De todos modos, fue horrible cuando tuvo una visión de Espartaco con la serpiente alrededor del cuello. «No me extraña que tuviera miedo.» Ariadne notaba que el corazón le latía más rápido. Esperó. La serpiente se desenrolló y se alzó frente a la cara de Espartaco, que estaba aterrado. Ariadne se preparó para lo peor. El dibujo característico de su piel era el mismo que el de su serpiente de veneno mortífero. Si mordía a Espartaco, moririría igual de rápido que Phortis.
Ariadne apenas daba crédito a sus ojos cuando Espartaco alzó el brazo izquierdo. La serpiente no atacó, sino que se le desenrolló suavemente del cuello y se deslizó hacia su brazo, como hacía la de Ariadne. Espartaco alzó el brazo derecho y, con un estremecimiento, Ariadne le vio la sica en la mano. Armado así con espada y serpiente, se giró hacia el este, la dirección hacia la que se encontraba Tracia. Hablaba con voz solemne, pero no era capaz de distinguir las palabras. Después de eso, desapareció.
«Esto solo puede significar una cosa. Ha sido elegido por Dioniso. Un poder grande y terrible le rodea.»

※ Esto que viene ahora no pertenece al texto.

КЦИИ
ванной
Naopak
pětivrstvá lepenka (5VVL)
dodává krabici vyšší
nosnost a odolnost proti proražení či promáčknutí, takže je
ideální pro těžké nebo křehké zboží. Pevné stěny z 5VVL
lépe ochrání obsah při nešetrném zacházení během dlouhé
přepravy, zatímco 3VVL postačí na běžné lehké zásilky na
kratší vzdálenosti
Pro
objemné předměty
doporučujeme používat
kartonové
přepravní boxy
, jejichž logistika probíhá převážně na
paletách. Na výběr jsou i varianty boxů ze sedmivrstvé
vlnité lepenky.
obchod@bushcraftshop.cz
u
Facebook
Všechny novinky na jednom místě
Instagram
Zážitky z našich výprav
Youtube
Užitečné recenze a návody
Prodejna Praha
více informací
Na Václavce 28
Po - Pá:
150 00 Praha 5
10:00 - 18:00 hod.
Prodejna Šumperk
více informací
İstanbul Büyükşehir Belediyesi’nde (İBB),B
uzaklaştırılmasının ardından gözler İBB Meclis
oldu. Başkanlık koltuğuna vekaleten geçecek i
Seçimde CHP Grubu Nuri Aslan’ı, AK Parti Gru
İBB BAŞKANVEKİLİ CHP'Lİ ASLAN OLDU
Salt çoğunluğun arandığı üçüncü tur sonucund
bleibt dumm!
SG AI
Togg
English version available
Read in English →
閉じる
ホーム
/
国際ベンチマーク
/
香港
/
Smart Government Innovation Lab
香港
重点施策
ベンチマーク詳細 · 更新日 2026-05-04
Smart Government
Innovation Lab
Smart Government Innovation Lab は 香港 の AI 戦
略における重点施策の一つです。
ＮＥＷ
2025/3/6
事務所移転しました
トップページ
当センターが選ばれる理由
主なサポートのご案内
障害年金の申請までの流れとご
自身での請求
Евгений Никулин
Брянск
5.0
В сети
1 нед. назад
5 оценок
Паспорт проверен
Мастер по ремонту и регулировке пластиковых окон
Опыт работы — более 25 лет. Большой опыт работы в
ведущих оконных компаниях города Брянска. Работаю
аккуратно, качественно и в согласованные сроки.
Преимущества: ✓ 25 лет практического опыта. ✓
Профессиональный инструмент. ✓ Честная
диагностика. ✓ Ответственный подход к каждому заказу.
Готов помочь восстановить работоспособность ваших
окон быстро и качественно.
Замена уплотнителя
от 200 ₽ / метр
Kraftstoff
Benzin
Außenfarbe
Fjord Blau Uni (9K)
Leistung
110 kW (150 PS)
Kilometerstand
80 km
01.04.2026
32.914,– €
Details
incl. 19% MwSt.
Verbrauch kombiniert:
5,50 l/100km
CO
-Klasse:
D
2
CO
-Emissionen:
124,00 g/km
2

Sin embargo, la visión de Ariadne no había terminado. La cima de la montaña que había ocupado no era otra que la del Vesubio. Y el cráter estaba lleno de tiendas. Cientos de ellas.
«¿Pertenecen a sus seguidores?»
Ariadne esperó un buen rato, pero no apareció nada más. Ofreció una última plegaria sentida por la seguridad de Espartaco y entonces se tapó con la manta y se tumbó. Si el dios deseaba enviarle más pistas, podía hacerlo mientras soñaba. Sin embargo, no se durmió con la facilidad que habría deseado. La cabeza le bullía sin parar. ¿Qué estaba pasando en el campamento romano? ¿Había funcionado el plan de Espartaco o habrían masacrado a todos los gladiadores? Ariadne le dio vueltas a las distintas posibilidades hasta que se quedó exhausta. El hecho de que Dioniso lo hubiera elegido no significaba que no pudiera acabar con una espada perdida clavada en el pecho, lo cual concluiría el sueño incluso antes de empezar. «No permitas que eso ocurra.» Cuando por fin la asaltó el sueño, los primeros retazos de color rojo rosáceo teñían el horizonte por el este.